Conservatives’ Tax Strategy: Use Economic Fears to Cut Taxes for the Wealthy
Posted on October 23, 2012

Congressional conservatives have revealed their negotiating strategy for dealing with the fiscal cliff slope: scare the public and congressional Democrats into a deal that reduces the deficit through spending cuts alone. These fears have been blown out of proportion. A fiscal Armageddon will not happen on Jan. 1, 2013.
Senate Majority Leader Mitch McConnell (R-KY) and House Speaker John Boehner (R-OH) tipped their strategy when they responded to a speech by Sen. Chuck Schumer (D-NY), who called on Democrats to fight to retain Clinton-era income tax levels for upper-income households. Schumer urged Democrats to allow the top two income tax brackets to revert back to 36 and 39.6 percent (from their current levels – 33 and 35 percent) and to increase the capital gains tax rate to some level below 40 percent (from today’s 15 percent).
McConnell quickly responded in a press release accusing Schumer of endorsing “Thelma & Louise economics” and of “hold[ing] the economy hostage to massive, job-killing tax hikes.” In a column posted on his website, Boehner repeated McConnell’s charge that Democrats’ insistence that tax rates on the wealthy return to Clinton-era levels is a “Thelma & Louise” approach to economics.
McConnell’s and Boehner’s reference to “Thelma and Louise,” a movie that ends with the titular characters driving off a cliff, is intended to escalate fear. The “fiscal cliff” is a term invented to describe the combined impact of allowing tax rates to rise across all income levels while $110 billion in across-the-board federal spending cuts (or “sequestration”) kick in on Jan. 1, 2013. However, because of the way tax and spending policies work, sequestration and the expiration of tax cuts can be reversed, and the impact felt in January could be minimal. The fiscal “cliff” is more like a fiscal slope.
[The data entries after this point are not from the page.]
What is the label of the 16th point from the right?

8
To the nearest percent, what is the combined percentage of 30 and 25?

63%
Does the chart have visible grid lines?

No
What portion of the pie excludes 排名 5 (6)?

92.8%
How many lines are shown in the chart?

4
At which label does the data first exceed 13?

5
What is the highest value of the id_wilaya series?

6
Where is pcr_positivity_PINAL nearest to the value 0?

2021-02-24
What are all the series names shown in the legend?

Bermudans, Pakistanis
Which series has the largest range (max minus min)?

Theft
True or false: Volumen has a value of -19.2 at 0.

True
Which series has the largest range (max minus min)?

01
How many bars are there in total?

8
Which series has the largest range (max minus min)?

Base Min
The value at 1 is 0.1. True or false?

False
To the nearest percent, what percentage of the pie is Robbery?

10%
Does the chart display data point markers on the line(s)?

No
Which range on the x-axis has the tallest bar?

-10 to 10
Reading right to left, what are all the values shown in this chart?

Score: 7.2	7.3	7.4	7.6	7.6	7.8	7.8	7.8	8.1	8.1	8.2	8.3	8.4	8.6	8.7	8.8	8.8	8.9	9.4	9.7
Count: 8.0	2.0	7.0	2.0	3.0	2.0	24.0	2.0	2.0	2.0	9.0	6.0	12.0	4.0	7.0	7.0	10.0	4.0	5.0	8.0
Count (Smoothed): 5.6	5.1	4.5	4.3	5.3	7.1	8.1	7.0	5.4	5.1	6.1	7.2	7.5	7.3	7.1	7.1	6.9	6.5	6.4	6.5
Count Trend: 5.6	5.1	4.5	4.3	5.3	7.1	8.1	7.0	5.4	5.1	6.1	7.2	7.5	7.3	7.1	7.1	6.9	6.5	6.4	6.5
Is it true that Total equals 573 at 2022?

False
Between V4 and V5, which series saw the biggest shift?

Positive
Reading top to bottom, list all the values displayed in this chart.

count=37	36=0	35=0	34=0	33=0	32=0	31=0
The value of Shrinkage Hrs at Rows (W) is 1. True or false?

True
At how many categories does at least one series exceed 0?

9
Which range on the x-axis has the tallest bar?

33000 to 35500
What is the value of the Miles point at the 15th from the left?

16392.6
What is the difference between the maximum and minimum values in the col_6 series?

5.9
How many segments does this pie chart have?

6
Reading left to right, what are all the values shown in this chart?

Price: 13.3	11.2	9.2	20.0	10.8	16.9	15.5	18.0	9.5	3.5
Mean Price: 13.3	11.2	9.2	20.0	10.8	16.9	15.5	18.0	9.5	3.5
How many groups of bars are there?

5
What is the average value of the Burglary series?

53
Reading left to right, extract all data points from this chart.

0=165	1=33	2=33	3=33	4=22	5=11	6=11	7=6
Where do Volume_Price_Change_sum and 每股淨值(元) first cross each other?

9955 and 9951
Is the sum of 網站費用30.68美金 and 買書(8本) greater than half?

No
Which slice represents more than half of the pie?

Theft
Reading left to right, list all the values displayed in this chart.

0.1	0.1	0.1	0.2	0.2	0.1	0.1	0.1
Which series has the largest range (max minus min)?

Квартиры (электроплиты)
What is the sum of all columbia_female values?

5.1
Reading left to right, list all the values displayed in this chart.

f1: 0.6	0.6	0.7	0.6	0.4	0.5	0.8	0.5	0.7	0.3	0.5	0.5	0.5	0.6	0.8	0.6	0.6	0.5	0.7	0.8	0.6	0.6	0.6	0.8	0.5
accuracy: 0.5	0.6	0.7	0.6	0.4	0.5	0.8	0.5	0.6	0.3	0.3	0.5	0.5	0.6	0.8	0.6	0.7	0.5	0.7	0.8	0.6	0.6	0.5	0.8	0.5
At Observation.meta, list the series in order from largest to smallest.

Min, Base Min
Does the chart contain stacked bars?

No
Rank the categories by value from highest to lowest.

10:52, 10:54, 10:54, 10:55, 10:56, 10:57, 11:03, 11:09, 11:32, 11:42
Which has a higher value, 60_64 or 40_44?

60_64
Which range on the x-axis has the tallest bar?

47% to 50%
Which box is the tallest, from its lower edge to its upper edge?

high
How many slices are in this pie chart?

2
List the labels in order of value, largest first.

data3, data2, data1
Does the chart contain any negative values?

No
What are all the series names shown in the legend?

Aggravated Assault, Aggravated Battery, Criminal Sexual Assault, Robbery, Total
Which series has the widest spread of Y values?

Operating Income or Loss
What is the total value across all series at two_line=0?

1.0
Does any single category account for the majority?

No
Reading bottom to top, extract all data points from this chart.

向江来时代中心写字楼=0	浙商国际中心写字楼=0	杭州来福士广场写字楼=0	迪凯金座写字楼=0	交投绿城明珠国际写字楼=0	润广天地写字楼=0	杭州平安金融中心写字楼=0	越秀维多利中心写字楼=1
In a recent report, the Center on Budget and Policy Priorities (CBPP) asserts that it would be a “serious mistake and an unnecessary step” to respond to the fiscal cliff rhetoric “by simply extending current policies and postponing the hard decisions needed to restore long-term fiscal stability.” CBPP notes that if all the Bush tax cuts were allowed to expire, the impact on workers’ take home pay would be limited; the average $900 higher tax withholding would be spread out over twelve months. Other analysts, including former OMB official Barry Anderson, have publicly noted that the Obama administration could choose not to adjust tax withholding rates, further limiting the impact of the scheduled income tax increase.
On the spending side, while a full-year sequester would produce significant cuts in defense and many non-defense programs, OMB has significant latitude to delay much of this impact if the administration chooses to do so. The administration could continue to operate many federal programs at the non-sequestered rate of spending, so services like the National Parks and the Federal Bureau of Investigation (FBI) might not experience any interruption in funding for several weeks. If a new budget agreement is reached in early 2013, it will likely retroactively cancel sequestration, negating the impact of the required cuts.
Federal contractors may not feel the impact of reduced budget authority for “several months,” according to the Defense Department. For federal contracts signed in fiscal year (FY) 2012, contractors would receive payment for those contracts in 2013. In a letter to the National Defense Industrial Association, Richard Ginman, the Director of the Pentagon’s Defense Procurement and Acquisition Policy wrote:
Most department contracts are fully funded; because they are obligated from FY 2012 and prior year funding, they would not be affected by sequestration. For contracts in place that are incrementally funded, any action to adjust funding levels would likely occur, if it occurred at all, several months after sequestration.
On Jan. 1, 2013, there will be no drop from a fiscal policy cliff. There may be a slow rolling down a hill, but we can return to its crest through appropriate fiscal policies. The overheated rhetoric of McConnell and Boehner’s reactions are designed to create an atmosphere of crisis in order to push panicked Democrats into a deficit-cutting deal that minimizes revenue increases and maximizes spending cuts. Congressional dealmakers should recognize that Jan. 1, 2013 will not bring economic calamity if a deficit deal has not been reached.